Ross Levinsohn now works for the guys who own the Dodgers. The former interim CEO of Yahoo — he was at the shaky helm between the controversial exit of Scott Thompson and the potentially game-changing hire of Marissa Mayer from Google — has been named CEO of Guggenheim Digital Media.
He replaces Dottie Mattison, who had only been on the job since last July, and will oversee a suite of properties that includes the Hollywood Reporter, AdWeek, and Billboard (all of which, it should be noted, are not purely digital publications). These used to operate under the aegis of Prometheus Global Media, but Guggenheim Partners has taken the opportunity of a marquee hire to rename the company.

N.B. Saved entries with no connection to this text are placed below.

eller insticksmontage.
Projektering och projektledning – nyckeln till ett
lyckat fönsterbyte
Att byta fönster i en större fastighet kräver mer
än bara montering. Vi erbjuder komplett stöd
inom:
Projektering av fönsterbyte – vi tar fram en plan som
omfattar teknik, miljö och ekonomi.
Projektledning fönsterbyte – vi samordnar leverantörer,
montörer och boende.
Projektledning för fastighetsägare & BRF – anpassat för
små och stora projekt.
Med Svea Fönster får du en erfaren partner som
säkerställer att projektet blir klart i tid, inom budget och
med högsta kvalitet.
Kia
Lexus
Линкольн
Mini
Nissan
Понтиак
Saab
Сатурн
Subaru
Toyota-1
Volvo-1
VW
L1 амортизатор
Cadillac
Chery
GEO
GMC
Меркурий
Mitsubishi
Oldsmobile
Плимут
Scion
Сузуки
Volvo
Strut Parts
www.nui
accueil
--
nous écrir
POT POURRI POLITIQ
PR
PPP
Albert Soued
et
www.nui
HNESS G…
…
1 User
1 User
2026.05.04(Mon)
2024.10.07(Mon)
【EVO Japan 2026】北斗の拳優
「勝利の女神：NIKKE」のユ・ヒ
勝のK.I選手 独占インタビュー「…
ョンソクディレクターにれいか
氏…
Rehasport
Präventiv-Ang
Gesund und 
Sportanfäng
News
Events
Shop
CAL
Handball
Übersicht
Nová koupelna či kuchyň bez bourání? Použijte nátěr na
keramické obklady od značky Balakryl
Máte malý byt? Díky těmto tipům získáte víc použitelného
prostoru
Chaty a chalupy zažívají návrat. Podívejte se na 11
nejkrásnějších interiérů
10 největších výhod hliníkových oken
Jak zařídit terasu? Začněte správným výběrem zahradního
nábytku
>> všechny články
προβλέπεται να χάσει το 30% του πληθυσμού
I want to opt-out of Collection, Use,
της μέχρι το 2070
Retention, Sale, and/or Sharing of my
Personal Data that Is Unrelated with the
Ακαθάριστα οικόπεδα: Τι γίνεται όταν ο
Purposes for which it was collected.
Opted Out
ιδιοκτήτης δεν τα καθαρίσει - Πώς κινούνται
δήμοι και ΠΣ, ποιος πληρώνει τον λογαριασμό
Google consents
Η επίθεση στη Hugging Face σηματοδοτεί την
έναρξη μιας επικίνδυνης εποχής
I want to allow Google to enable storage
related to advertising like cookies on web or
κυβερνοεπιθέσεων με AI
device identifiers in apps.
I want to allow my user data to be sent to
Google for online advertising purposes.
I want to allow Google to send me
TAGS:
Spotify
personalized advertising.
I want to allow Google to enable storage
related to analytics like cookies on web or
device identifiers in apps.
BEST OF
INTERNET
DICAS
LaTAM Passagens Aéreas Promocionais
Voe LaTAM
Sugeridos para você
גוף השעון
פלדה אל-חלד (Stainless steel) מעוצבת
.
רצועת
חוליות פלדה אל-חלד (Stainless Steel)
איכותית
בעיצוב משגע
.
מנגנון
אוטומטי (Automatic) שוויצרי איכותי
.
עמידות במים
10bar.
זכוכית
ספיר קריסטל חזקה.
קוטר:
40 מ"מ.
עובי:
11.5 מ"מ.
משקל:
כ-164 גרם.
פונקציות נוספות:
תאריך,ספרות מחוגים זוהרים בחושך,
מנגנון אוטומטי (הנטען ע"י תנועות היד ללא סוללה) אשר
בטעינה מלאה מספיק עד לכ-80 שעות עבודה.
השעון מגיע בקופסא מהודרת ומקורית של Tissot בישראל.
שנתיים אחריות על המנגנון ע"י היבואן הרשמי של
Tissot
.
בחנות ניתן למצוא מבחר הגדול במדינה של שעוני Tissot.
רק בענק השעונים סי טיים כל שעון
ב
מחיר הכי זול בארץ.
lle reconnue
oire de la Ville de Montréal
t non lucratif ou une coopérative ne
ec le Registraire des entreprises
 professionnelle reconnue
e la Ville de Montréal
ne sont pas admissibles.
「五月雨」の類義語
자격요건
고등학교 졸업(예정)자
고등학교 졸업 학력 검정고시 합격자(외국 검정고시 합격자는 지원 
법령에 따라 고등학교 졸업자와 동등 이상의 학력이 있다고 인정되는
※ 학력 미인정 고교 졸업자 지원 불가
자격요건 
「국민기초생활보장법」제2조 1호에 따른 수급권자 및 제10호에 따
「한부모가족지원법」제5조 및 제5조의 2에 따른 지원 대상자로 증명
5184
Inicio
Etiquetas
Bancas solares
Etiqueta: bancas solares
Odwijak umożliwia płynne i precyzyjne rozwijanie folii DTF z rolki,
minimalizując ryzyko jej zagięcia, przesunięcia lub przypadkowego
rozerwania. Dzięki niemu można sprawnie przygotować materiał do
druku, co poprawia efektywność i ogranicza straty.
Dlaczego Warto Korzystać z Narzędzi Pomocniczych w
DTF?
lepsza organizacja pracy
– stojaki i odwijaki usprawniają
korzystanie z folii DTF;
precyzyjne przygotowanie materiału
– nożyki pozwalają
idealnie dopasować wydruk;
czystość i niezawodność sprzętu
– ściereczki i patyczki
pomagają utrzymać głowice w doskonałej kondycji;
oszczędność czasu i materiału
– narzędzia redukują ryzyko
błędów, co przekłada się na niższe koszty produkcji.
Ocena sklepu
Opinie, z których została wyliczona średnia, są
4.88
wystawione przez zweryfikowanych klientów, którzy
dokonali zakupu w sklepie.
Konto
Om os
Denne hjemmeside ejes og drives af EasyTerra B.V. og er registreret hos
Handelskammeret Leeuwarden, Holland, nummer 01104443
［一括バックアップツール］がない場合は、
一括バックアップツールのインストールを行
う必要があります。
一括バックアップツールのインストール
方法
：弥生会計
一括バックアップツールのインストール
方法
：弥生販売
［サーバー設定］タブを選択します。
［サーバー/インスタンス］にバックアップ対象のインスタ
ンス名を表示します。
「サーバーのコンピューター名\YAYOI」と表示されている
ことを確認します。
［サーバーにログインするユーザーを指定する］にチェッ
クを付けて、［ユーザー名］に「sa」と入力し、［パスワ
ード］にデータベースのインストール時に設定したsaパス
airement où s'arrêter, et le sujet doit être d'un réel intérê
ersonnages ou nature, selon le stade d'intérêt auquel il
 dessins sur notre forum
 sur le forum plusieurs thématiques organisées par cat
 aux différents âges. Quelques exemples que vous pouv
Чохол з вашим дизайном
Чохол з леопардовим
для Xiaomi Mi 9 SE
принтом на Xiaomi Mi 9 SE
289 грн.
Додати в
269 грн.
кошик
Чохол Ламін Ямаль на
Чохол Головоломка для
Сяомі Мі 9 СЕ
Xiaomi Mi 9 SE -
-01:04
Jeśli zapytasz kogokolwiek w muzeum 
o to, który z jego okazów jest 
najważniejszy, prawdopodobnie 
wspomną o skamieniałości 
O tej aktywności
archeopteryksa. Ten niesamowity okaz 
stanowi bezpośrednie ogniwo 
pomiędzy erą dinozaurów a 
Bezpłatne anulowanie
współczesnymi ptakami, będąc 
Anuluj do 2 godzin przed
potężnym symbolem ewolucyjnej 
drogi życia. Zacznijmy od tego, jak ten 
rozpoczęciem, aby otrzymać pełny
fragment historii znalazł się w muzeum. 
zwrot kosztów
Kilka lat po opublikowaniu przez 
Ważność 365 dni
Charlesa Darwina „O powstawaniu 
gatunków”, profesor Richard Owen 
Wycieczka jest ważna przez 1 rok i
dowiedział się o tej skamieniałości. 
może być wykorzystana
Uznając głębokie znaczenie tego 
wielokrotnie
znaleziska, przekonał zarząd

Guggenheim Partners did something similar when it bought the Los Angeles Dodgers last year for more than $2 billion, creating an entity called Guggenheim Baseball Management in the process.
The Los Angeles Times suggests that Guggenheim's plans going forward with its various sports and media properties amount to "we have a lot of money and we're going to be buying things."
But do they really have a lot of money? Increasingly, it looks as if Guggenheim Partners — a not-very-well-known firm, as Andrew Ross Sorkin noted last year — is spinning off its own private equity business, investing in risky assets such as sports teams, media entities, and even outfits like Dick Clark Productions, which Guggenheim snapped up last year.
Guggenheim Partners has $160 billion under management, so on paper, the firm does have money. The question is whether its investments are going to pan out. Guggenheim is certainly in a spending frame of mind. The Dodgers have a payroll above $200 million for 2013, and Levinsohn was pulling in $1.4 million when he left Yahoo, with stock-related compensation of millions more.